Cryptocurrencies: Bitcoin is consolidating its recent gains, trading quietly near $74,000. The crypto market is benefiting from the broader risk-on environment and massive purchases by MicroStrategy, though institutional ETF inflows have been mixed. The market is ignoring Citi’s target downgrade, focusing instead on the return of global risk appetite. U.S. Treasury yields were relatively flat, with the 10-year yield holding around 4.25%. The bond market is balancing the easing inflation fears (from lower oil) against the robust equity market rally.
Looking Ahead
Today is a dangerous day to chase. The market has front-run a perfect geopolitical outcome.
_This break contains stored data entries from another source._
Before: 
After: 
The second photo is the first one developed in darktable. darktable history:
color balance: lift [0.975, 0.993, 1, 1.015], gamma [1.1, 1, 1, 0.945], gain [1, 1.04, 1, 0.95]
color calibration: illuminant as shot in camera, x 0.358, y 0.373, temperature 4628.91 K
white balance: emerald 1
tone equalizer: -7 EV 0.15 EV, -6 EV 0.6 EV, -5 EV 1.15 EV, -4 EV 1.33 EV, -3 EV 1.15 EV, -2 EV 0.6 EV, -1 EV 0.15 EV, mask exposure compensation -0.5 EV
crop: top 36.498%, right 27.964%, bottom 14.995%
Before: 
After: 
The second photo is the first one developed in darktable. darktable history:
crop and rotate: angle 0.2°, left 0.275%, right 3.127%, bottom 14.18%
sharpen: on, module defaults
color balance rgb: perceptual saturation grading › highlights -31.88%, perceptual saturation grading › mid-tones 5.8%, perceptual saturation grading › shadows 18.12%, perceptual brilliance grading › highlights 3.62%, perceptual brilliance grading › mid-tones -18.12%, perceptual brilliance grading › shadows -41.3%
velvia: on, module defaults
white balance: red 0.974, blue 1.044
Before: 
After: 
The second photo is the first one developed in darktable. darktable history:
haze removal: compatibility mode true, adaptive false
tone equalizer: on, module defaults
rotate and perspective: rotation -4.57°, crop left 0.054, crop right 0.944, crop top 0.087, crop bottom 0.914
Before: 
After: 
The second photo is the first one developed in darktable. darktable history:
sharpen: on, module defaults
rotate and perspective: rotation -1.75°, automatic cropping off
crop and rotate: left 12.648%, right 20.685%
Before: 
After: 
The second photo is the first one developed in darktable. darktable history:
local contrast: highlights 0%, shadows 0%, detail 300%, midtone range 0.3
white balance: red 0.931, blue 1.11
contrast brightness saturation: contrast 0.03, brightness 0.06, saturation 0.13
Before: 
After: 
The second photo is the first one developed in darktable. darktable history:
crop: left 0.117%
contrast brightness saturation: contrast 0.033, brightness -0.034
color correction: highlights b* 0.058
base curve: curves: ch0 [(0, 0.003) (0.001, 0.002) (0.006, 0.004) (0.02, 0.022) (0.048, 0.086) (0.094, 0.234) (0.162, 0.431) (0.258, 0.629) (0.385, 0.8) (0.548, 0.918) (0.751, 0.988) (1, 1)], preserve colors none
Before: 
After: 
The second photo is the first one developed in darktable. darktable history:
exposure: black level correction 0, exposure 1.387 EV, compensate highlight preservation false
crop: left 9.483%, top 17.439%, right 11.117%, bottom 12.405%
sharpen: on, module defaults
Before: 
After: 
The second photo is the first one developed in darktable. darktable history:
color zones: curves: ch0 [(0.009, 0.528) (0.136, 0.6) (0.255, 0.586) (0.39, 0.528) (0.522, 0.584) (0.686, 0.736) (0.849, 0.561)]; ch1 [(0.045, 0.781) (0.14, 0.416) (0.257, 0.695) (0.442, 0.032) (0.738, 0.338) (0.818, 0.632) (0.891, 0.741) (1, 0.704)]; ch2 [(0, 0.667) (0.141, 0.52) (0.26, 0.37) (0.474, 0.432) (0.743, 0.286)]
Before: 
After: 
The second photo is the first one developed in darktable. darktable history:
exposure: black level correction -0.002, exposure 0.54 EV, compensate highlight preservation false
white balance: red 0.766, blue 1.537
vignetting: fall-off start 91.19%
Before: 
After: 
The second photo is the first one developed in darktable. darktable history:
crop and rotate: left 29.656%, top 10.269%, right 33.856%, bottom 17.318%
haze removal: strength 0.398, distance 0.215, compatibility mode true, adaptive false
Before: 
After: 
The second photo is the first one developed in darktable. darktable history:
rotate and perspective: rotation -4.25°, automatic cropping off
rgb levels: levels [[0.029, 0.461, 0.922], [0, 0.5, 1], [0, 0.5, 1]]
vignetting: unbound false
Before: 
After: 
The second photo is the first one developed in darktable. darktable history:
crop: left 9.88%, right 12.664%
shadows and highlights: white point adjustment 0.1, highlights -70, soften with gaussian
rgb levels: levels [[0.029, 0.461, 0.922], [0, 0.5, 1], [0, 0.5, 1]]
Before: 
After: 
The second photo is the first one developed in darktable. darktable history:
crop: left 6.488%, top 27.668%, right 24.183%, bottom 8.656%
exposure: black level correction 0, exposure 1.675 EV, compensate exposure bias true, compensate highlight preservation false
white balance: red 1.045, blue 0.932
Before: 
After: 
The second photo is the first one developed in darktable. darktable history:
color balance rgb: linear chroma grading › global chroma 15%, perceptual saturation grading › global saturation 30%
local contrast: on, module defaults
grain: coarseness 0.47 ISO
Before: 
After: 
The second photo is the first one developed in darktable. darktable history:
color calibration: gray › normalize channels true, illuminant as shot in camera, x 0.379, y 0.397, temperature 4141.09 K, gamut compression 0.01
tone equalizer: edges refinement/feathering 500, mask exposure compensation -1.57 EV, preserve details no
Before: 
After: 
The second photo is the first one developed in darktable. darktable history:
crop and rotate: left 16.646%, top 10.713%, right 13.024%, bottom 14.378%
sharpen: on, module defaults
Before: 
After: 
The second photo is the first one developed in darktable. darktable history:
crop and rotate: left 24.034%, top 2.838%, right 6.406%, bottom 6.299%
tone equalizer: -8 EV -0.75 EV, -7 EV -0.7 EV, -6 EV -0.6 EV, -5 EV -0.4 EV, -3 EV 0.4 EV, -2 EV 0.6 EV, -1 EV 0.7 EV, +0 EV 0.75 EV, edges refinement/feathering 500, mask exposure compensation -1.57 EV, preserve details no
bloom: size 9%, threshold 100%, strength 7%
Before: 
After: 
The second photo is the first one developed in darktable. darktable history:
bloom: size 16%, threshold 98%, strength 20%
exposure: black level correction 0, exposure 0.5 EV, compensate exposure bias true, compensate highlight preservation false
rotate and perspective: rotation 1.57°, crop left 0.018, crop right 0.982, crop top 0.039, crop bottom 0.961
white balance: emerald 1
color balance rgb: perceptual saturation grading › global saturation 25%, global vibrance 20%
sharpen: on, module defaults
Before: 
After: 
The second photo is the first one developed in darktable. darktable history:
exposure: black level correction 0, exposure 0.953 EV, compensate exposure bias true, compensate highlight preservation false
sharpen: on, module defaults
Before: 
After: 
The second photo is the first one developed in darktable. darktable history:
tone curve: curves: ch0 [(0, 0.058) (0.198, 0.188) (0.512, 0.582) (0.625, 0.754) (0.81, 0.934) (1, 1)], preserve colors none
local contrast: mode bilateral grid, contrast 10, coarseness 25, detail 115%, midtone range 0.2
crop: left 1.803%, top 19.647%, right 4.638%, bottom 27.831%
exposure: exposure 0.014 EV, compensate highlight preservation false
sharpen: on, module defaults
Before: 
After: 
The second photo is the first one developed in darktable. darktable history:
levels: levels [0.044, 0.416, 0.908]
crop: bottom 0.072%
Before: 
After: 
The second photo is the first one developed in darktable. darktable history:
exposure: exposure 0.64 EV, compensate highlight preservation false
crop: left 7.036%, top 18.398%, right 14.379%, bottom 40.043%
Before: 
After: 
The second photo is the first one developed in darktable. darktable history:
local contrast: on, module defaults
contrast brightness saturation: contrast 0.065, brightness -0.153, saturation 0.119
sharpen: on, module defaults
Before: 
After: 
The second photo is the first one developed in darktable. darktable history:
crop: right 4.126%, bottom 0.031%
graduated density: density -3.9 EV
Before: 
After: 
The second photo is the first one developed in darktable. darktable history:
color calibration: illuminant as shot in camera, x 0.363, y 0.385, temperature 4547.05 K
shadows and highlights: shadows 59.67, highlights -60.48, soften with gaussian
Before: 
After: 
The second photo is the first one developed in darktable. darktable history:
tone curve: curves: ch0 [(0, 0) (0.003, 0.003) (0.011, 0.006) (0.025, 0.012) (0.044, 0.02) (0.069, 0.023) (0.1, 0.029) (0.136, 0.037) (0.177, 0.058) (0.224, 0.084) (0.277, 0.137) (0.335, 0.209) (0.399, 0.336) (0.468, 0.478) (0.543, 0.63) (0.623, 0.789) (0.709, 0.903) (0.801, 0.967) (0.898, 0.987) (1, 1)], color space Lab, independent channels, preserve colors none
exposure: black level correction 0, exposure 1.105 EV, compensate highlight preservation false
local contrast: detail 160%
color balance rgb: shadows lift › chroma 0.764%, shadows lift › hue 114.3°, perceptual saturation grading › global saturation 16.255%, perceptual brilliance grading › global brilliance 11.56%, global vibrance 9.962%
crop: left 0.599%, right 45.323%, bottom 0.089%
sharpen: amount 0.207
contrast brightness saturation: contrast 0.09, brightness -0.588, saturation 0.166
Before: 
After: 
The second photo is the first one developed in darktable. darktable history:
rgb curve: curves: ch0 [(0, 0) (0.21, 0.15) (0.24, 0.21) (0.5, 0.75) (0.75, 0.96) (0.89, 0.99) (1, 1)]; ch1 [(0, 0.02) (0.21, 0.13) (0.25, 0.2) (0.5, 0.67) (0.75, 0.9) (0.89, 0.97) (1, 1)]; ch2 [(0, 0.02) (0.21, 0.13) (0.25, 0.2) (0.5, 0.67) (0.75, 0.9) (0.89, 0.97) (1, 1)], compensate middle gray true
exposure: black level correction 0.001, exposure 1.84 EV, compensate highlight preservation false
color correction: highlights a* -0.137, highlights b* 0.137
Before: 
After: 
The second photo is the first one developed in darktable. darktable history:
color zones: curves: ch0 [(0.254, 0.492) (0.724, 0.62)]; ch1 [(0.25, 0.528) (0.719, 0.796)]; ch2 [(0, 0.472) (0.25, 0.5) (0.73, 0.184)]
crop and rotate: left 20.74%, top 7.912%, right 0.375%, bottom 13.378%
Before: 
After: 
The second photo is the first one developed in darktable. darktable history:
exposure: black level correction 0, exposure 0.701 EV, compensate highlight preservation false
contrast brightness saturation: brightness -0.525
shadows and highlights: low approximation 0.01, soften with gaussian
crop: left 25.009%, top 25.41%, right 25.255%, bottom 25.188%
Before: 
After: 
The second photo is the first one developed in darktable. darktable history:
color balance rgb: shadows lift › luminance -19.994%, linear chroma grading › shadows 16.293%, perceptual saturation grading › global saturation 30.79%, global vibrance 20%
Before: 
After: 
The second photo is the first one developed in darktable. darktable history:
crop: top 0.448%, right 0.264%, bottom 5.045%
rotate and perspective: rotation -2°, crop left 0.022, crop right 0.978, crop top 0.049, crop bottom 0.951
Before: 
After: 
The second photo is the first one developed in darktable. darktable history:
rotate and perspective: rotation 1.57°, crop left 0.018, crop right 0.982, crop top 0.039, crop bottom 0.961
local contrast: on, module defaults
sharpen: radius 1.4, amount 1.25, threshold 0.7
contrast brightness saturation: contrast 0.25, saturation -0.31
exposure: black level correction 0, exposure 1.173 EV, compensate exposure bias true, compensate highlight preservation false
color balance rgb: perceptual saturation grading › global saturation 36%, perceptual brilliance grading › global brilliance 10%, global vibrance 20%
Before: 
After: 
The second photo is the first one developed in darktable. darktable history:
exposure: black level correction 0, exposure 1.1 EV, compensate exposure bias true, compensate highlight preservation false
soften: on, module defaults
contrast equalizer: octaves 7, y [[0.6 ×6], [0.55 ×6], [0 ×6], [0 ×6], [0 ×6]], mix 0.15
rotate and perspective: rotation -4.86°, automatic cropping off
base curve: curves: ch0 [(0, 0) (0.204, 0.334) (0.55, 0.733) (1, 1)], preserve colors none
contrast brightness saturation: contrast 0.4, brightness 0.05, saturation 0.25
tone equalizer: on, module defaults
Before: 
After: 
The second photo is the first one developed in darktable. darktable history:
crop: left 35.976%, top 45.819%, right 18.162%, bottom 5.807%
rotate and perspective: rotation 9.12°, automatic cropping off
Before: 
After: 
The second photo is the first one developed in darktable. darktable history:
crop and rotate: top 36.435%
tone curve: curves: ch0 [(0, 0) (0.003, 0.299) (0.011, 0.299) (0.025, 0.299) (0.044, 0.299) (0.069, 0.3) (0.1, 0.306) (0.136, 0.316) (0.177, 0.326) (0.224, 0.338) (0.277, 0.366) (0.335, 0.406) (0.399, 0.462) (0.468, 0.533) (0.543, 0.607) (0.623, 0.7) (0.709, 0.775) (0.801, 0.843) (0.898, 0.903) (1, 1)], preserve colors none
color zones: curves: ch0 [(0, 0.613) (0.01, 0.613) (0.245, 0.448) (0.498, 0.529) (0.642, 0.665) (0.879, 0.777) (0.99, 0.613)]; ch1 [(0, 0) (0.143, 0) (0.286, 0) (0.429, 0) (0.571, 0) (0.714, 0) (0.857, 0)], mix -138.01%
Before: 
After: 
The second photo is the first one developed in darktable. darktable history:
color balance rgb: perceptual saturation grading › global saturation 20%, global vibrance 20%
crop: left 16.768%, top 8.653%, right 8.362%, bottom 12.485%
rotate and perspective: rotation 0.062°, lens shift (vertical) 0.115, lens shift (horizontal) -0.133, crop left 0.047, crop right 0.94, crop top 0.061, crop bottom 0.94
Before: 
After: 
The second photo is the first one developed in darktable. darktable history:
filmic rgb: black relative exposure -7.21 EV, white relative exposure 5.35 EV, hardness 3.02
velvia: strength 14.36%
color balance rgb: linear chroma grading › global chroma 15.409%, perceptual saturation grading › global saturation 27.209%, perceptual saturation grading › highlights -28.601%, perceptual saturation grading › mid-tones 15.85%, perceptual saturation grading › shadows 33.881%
With the Nasdaq up for 10 straight days and hedge fund short covering largely exhausted, the mechanical fuel for the rally is running dry. Today’s trading will remain entirely dependent on headlines regarding the U.S.-Iran negotiations in Islamabad. A formal announcement of a peace deal is widely expected and is largely priced in. The key for traders will be watching the market’s reaction to the actual news – a “sell the fact” pullback in equities is a distinct possibility given the recent massive run-up. Furthermore, the market will soon have to pivot back to assessing the economic fundamentals and the upcoming confirmation hearings for Fed Chair nominee Kevin Warsh, which could reintroduce policy uncertainty into the mix. A barrage of central bank speakers today may provide some early clues on how policymakers are viewing the post-war landscape.
What to Watch Today
- EUR/USD Option Wall (10:00 AM ET): Over $3.9 Billion in options expire between 1.1750 and 1.1800 today. Expect the Euro to be pinned in this 50-pip range during the European morning.
- Shanghai Silver Premium: The $10.67 premium in China is unsustainable. Either COMEX paper silver explodes higher to close the gap, or China is experiencing a localized physical shortage.
- Bank Earnings: JPM, WFC, and C reported yesterday, kicking off earnings season. Watch for commentary on consumer credit health. If defaults are rising, the S&P 500 rally will stall.